I headed for St. Benedict’s Monastery, our foundation in Snowmass, Colorado, with no intention of teaching Centering Prayer. But in May 1982, I was asked by the assistant pastor in Aspen to offer a presentation on prayer once a week for four consecutive weeks. A small mention of the event was put in the parish bulletin and, to our surprise, about eighty people showed up. After that, I gave several retreats in Trappist and Benedictine monasteries, in which I gradually developed the material for the Spiritual Journey video tape series, which was filmed in the late fall of 1986.

In the summer of 1982 I paid a visit to the Lama Foundation in New Mexico, an ecumenical community of spiritual seekers. Ram Dass happened to be there giving a workshop at the time, and I spoke to the group at his invitation. At least half of the attendees were Catholics and a significant percentage were Jews; the rest were a sprinkling of other aligned and nonaligned persons. I was struck by these numbers and wondered, Where are these Catholics coming from? Many of them were disaffected from the religion of their youth because of the legalistic and over-moralistic teaching that many had received in their local parishes and Catholic schools; they now felt spiritually enriched by their experiences in Buddhism and Hinduism.

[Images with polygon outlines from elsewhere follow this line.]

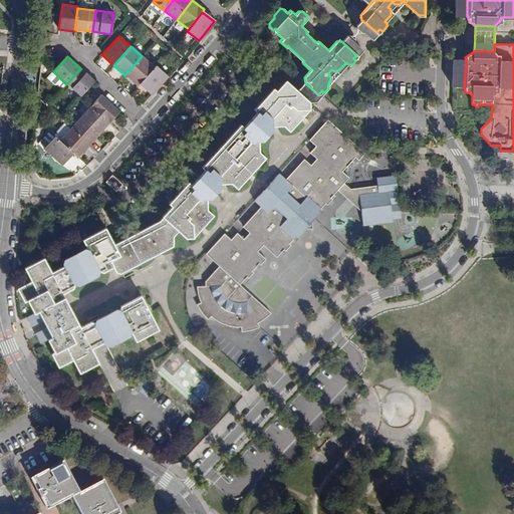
[(155,67),(142,56),(124,75),(137,86),(139,84),(155,67)]
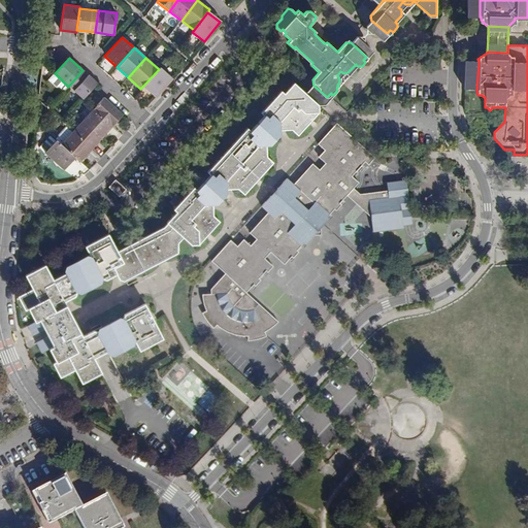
[(465,61),(464,89),(476,90),(479,62),(465,61)]
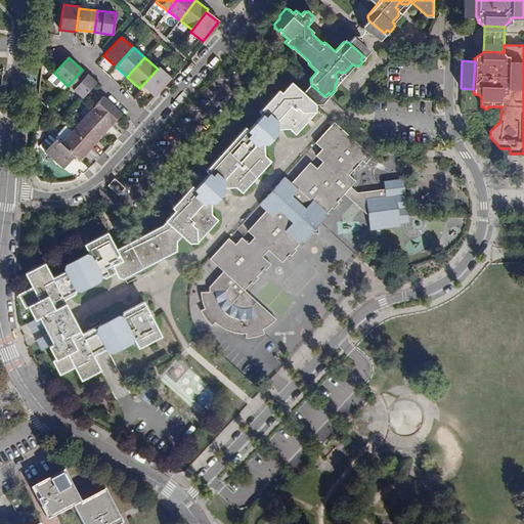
[(158,69),(141,86),(154,97),(171,78),(159,67),(158,69)]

At Lama they were pleased with my respect for Eastern religions, as most of them had not previously met a priest who was sympathetic with their experience. Catholics also found me sympathetic to the problems they had encountered with their early upbringing. During the first couple of years in my new home in Colorado, I visited several Eastern communities, where I continued to find the same percentages of Catholics. The bitterness and indignation of these former Catholics was often directed at me as a priest, so much so that I felt a little like a garbage man on a collecting expedition. At the time, clearly, the Church was not projecting an image of spirituality, at least not in a way that ordinary persons could perceive it.

Lama invited me to offer a program at its Intensive Studies Center in August 1983, and I accepted. For some time I had wanted to put together a Christian contemplative retreat that would be comparable to a Zen sesshin, with a significant amount of time spent in silent meditation, an experiment that had not been done before in the Christian tradition as far as I was aware. It is true that three or four hours of meditation are prescribed in the Spiritual Exercises of St. Ignatius on an enclosed thirty-day retreat, but it is highly programmed with regard to the subjects on which one is to reflect and the visualizations one is to use.